Essentially, before Islam came around, the desert was populated by nomadic tribes. They didn't have a code of ethics, or any sense of morality; they had honor, and a firm grasp of "what goes around, comes around." Murder was prevented within the tribe by the absolute rule of the chief/mob justice against anybody who can't settle a scuffle properly. Murder between tribes was kept in relative check by limited proximity and blood debts--the whole Hammurabi "eye for an eye" thing. If you killed a member of another tribe, you could count on that tribe killing parts of your tribe.

So the guy's saying something or other about how this works into the intricate politics of Muhammad's career, particularly about the idea of paying tribute for protection (wherein a more powerful group is honorbound to perform the retribution-killings for you, allowing an ethnic or religious or just smaller tribe to pay a modest sum for relatively violence-free living), and he offhandedly notes that part of the troubles in the middle east today is that this system has been removed and not been replaced. We have these countries, which were sort of arbitrarily grouped without much regard for ethnic groups or history (etc) by the colonists, and they're somehow supposed to be kept in check by the western higher authority of a punitive law enforcement agency. Except because that's antithetical to their traditional approach to life, they can't make it work well for them. And in the mean time there's no effective system.

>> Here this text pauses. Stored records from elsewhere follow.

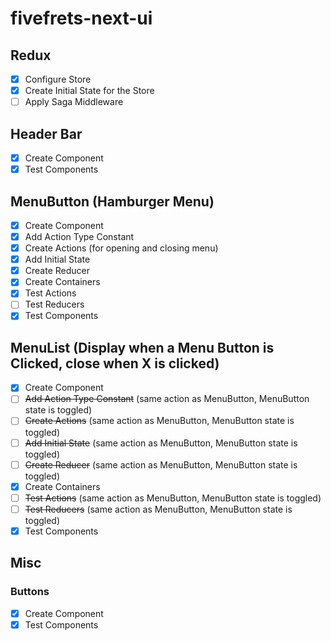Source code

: # fivefrets-next-ui

## Redux
- [x] Configure Store
- [x] Create Initial State for the Store
- [ ] Apply Saga Middleware

## Header Bar
- [x] Create Component
- [x] Test Components

## MenuButton (Hamburger Menu)
- [x] Create Component
- [x] Add Action Type Constant
- [x] Create Actions (for opening and closing menu)
- [x] Add Initial State
- [x] Create Reducer
- [x] Create Containers
- [x] Test Actions
- [ ] Test Reducers
- [x] Test Components

## MenuList (Display when a Menu Button is Clicked, close when X is clicked)
- [x] Create Component
- [ ] ~~Add Action Type Constant~~ (same action as MenuButton, MenuButton state is toggled)
- [ ] ~~Create Actions~~ (same action as MenuButton, MenuButton state is toggled)
- [ ] ~~Add Initial State~~ (same action as MenuButton, MenuButton state is toggled)
- [ ] ~~Create Reducer~~ (same action as MenuButton, MenuButton state is toggled)
- [x] Create Containers
- [ ] ~~Test Actions~~ (same action as MenuButton, MenuButton state is toggled)
- [ ] ~~Test Reducers~~ (same action as MenuButton, MenuButton state is toggled)
- [x] Test Components

## Misc
### Buttons
- [x] Create Component
- [x] Test Components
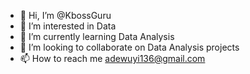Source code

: - 👋 Hi, I’m @KbossGuru
- 👀 I’m interested in Data 
- 🌱 I’m currently learning Data Analysis
- 💞️ I’m looking to collaborate on Data Analysis projects
- 📫 How to reach me adewuyi136@gmail.com

<!---
KbossGuru/KbossGuru is a ✨ special ✨ repository because its `README.md` (this file) appears on your GitHub profile.
You can click the Preview link to take a look at your changes.
--->
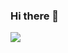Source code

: ### Hi there 👋

<!--
**zhangbaijin/zhangbaijin** is a ✨ _special_ ✨ repository because its `README.md` (this file) appears on your GitHub profile.

Here are some ideas to get you started:

- 🔭 I’m currently working on WUXI
- 🌱 I’m currently learning GAN and low-level vision 
- 👯 I’m looking to collaborate on ...
- 🤔 I’m looking for help with ...
- 💬 Ask me about anything
- 📫 How to reach me: SemiZxf@163.com
- 😄 Pronouns: ...
- ⚡ Fun fact: ...
-->
<img align="left" src="https://github-readme-stats.vercel.app/api?username=你的账号用户名&include_all_commits=true&count_private-true&custom_title=你的账号用户名'%20GitHub%20Stats&line_height=30&show_icons=true&hide_border=true&bg_color=192133&title_color=efb752&icon_color=efb752&text_color=70bed9">
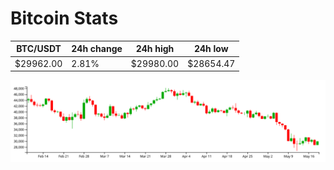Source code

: # Bitcoin Stats

BTC/USDT|24h change|24h high|24h low|
|---|---|---|---|
|$29962.00|2.81%|$29980.00|$28654.47|

<img src="./chart.svg">
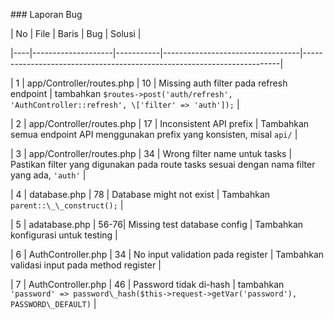 \### Laporan Bug



| No | File               | Baris     | Bug                             | Solusi                                                                 |

|----|--------------------|-----------|----------------------------------|------------------------------------------------------------------------|

| 1  | app/Controller/routes.php | 10  | Missing auth filter pada refresh endpoint | tambahkan `$routes->post('auth/refresh', 'AuthController::refresh', \['filter' => 'auth']);` |

| 2  | app/Controller/routes.php | 17  | Inconsistent API prefix         | Tambahkan semua endpoint API menggunakan prefix yang konsisten, misal `api/` |

| 3  | app/Controller/routes.php | 34  | Wrong filter name untuk tasks   | Pastikan filter yang digunakan pada route tasks sesuai dengan nama filter yang ada, `'auth'` |

| 4  | database.php              | 78  | Database might not exist        | Tambahkan `parent::\_\_construct();` |

| 5  | adatabase.php             | 56-76| Missing test database config    | Tambahkan konfigurasi untuk testing |

| 6  | AuthController.php        | 34  | No input validation pada register | Tambahkan validasi input pada method register |

| 7  | AuthController.php        | 46  | Password tidak di-hash          | tambahkan `'password' => password\_hash($this->request->getVar('password'), PASSWORD\_DEFAULT)` |



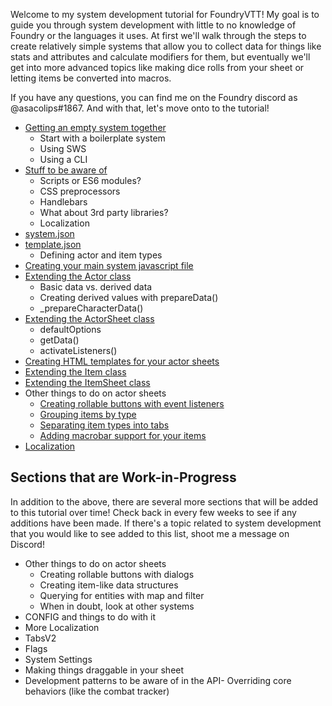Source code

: ---
---
Welcome to my system development tutorial for FoundryVTT! My goal is to guide you through system development with little to no knowledge of Foundry or the languages it uses. At first we'll walk through the steps to create relatively simple systems that allow you to collect data for things like stats and attributes and calculate modifiers for them, but eventually we'll get into more advanced topics like making dice rolls from your sheet or letting items be converted into macros.

If you have any questions, you can find me on the Foundry discord as @asacolips#1867. And with that, let's move onto to the tutorial!

- [Getting an empty system together](https://foundry-vtt-community.github.io/wiki/SD01-Getting-started)
	- Start with a boilerplate system
	- Using SWS
	- Using a CLI
- [Stuff to be aware of](https://foundry-vtt-community.github.io/wiki/SD02-Stuff-to-be-aware-of)
	- Scripts or ES6 modules?
	- CSS preprocessors
	- Handlebars
	- What about 3rd party libraries?
	- Localization
- [system.json](https://foundry-vtt-community.github.io/wiki/SD03-system.json)
- [template.json](https://foundry-vtt-community.github.io/wiki/SD04-template.json)
	- Defining actor and item types
- [Creating your main system javascript file](https://foundry-vtt-community.github.io/wiki/SD05-Creating-your-main-JS-file)
- [Extending the Actor class](https://foundry-vtt-community.github.io/wiki/SD06-Extending-the-Actor-class)
	- Basic data vs. derived data
	- Creating derived values with prepareData()
	- _prepareCharacterData()
- [Extending the ActorSheet class](https://foundry-vtt-community.github.io/wiki/SD07-Extending-the-ActorSheet-class)
	- defaultOptions
	- getData()
	- activateListeners()
- [Creating HTML templates for your actor sheets](https://foundry-vtt-community.github.io/wiki/SD08-Creating-HTML-templates-for-your-actor-sheets)
- [Extending the Item class](https://foundry-vtt-community.github.io/wiki/SD09-Extending-the-Item-class)
- [Extending the ItemSheet class](https://foundry-vtt-community.github.io/wiki/SD10-Extending-the-ItemSheet-class)
- Other things to do on actor sheets
	- [Creating rollable buttons with event listeners](https://foundry-vtt-community.github.io/wiki/SD11.1-Creating-rollable-buttons-with-event-listeners)
	- [Grouping items by type](https://foundry-vtt-community.github.io/wiki/SD11.3-Grouping-items-by-type)
	- [Separating item types into tabs](https://foundry-vtt-community.github.io/wiki/SD11.4-Separating-item-types-into-tabs)
	- [Adding macrobar support for your items](https://foundry-vtt-community.github.io/wiki/SD16-Adding-macrobar-support-to-your-Items)
- [Localization](https://foundry-vtt-community.github.io/wiki/SD-13.0-Localization)

## Sections that are Work-in-Progress

In addition to the above, there are several more sections that will be added to this tutorial over time! Check back in every few weeks to see if any additions have been made. If there's a topic related to system development that you would like to see added to this list, shoot me a message on Discord!

- Other things to do on actor sheets
	- Creating rollable buttons with dialogs
	- Creating item-like data structures
	- Querying for entities with map and filter
	- When in doubt, look at other systems
- CONFIG and things to do with it
- More Localization
- TabsV2
- Flags
- System Settings
- Making things draggable in your sheet
- Development patterns to be aware of in the API- Overriding core behaviors (like the combat tracker)
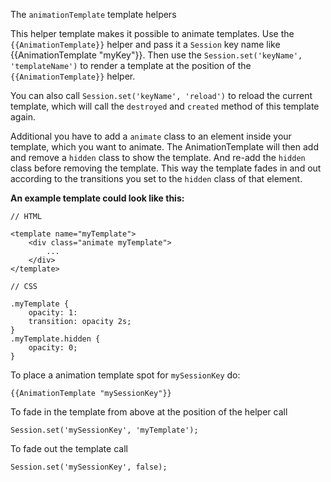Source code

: The `animationTemplate` template helpers

This helper template makes it possible to animate templates.
Use the `{{AnimationTemplate}}` helper and pass it a `Session` key name like {{AnimationTemplate "myKey"}}.
Then use the `Session.set('keyName', 'templateName')` to render a template at the position of the `{{AnimationTemplate}}` helper.

You can also call `Session.set('keyName', 'reload')` to reload the current template, which will call the `destroyed` and `created` method of this template again.

Additional you have to add a `animate` class to an element inside your template, which you want to animate.
The AnimationTemplate will then add and remove a `hidden` class to show the template.
And re-add the `hidden` class before removing the template.
This way the template fades in and out according to the transitions you set to the `hidden` class of that element.

**An example template could look like this:**

    // HTML

    <template name="myTemplate">
        <div class="animate myTemplate">
            ...
        </div>
    </template>

    // CSS

    .myTemplate {
        opacity: 1:
        transition: opacity 2s;
    }
    .myTemplate.hidden {
        opacity: 0;
    }

To place a animation template spot for `mySessionKey` do:

    {{AnimationTemplate "mySessionKey"}}

To fade in the template from above at the position of the helper call

    Session.set('mySessionKey', 'myTemplate');

To fade out the template call

    Session.set('mySessionKey', false);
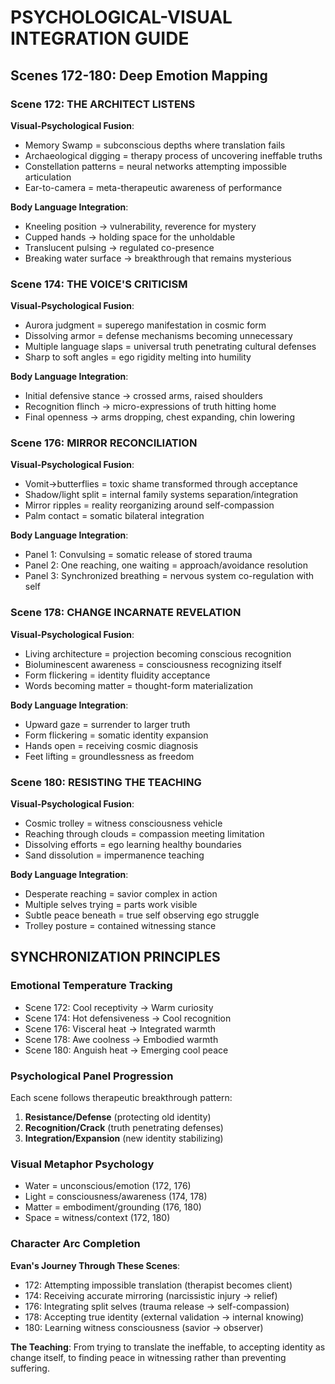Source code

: # PSYCHOLOGICAL-VISUAL INTEGRATION GUIDE
## Scenes 172-180: Deep Emotion Mapping

### Scene 172: THE ARCHITECT LISTENS
**Visual-Psychological Fusion**:
- Memory Swamp = subconscious depths where translation fails
- Archaeological digging = therapy process of uncovering ineffable truths
- Constellation patterns = neural networks attempting impossible articulation
- Ear-to-camera = meta-therapeutic awareness of performance

**Body Language Integration**:
- Kneeling position → vulnerability, reverence for mystery
- Cupped hands → holding space for the unholdable
- Translucent pulsing → regulated co-presence
- Breaking water surface → breakthrough that remains mysterious

### Scene 174: THE VOICE'S CRITICISM
**Visual-Psychological Fusion**:
- Aurora judgment = superego manifestation in cosmic form
- Dissolving armor = defense mechanisms becoming unnecessary
- Multiple language slaps = universal truth penetrating cultural defenses
- Sharp to soft angles = ego rigidity melting into humility

**Body Language Integration**:
- Initial defensive stance → crossed arms, raised shoulders
- Recognition flinch → micro-expressions of truth hitting home
- Final openness → arms dropping, chest expanding, chin lowering

### Scene 176: MIRROR RECONCILIATION
**Visual-Psychological Fusion**:
- Vomit→butterflies = toxic shame transformed through acceptance
- Shadow/light split = internal family systems separation/integration
- Mirror ripples = reality reorganizing around self-compassion
- Palm contact = somatic bilateral integration

**Body Language Integration**:
- Panel 1: Convulsing = somatic release of stored trauma
- Panel 2: One reaching, one waiting = approach/avoidance resolution
- Panel 3: Synchronized breathing = nervous system co-regulation with self

### Scene 178: CHANGE INCARNATE REVELATION
**Visual-Psychological Fusion**:
- Living architecture = projection becoming conscious recognition
- Bioluminescent awareness = consciousness recognizing itself
- Form flickering = identity fluidity acceptance
- Words becoming matter = thought-form materialization

**Body Language Integration**:
- Upward gaze = surrender to larger truth
- Form flickering = somatic identity expansion
- Hands open = receiving cosmic diagnosis
- Feet lifting = groundlessness as freedom

### Scene 180: RESISTING THE TEACHING
**Visual-Psychological Fusion**:
- Cosmic trolley = witness consciousness vehicle
- Reaching through clouds = compassion meeting limitation
- Dissolving efforts = ego learning healthy boundaries
- Sand dissolution = impermanence teaching

**Body Language Integration**:
- Desperate reaching = savior complex in action
- Multiple selves trying = parts work visible
- Subtle peace beneath = true self observing ego struggle
- Trolley posture = contained witnessing stance

## SYNCHRONIZATION PRINCIPLES

### Emotional Temperature Tracking
- Scene 172: Cool receptivity → Warm curiosity
- Scene 174: Hot defensiveness → Cool recognition
- Scene 176: Visceral heat → Integrated warmth
- Scene 178: Awe coolness → Embodied warmth
- Scene 180: Anguish heat → Emerging cool peace

### Psychological Panel Progression
Each scene follows therapeutic breakthrough pattern:
1. **Resistance/Defense** (protecting old identity)
2. **Recognition/Crack** (truth penetrating defenses)
3. **Integration/Expansion** (new identity stabilizing)

### Visual Metaphor Psychology
- Water = unconscious/emotion (172, 176)
- Light = consciousness/awareness (174, 178)
- Matter = embodiment/grounding (176, 180)
- Space = witness/context (172, 180)

### Character Arc Completion
**Evan's Journey Through These Scenes**:
- 172: Attempting impossible translation (therapist becomes client)
- 174: Receiving accurate mirroring (narcissistic injury → relief)
- 176: Integrating split selves (trauma release → self-compassion)
- 178: Accepting true identity (external validation → internal knowing)
- 180: Learning witness consciousness (savior → observer)

**The Teaching**: From trying to translate the ineffable, to accepting identity as change itself, to finding peace in witnessing rather than preventing suffering.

I'm not really sure where I'm going with this, but it struck me as an interesting take on the problem. That maybe the "progress" we're bringing (e.g. western ideas of justice) is actually a step backwards, because it's removed a perhaps less "sanitized" if functional system without putting in place any effective alternative. Which is of course a very broad statement that anybody could have come up with ("oh, yeah, the middle east is fucked up"), so I'm not sure why I'm posting it.

But it's a very interesting, and remarkably secular, book about the early history of Islam.

(it should be noted that my geographic sense of the middle east is very, very vague, and I'm sort of lumping it all together as one big mess. And that I really didn't read anything in this thread aside from the first half of the first post, and a few nuggets of vitriol in the middle.)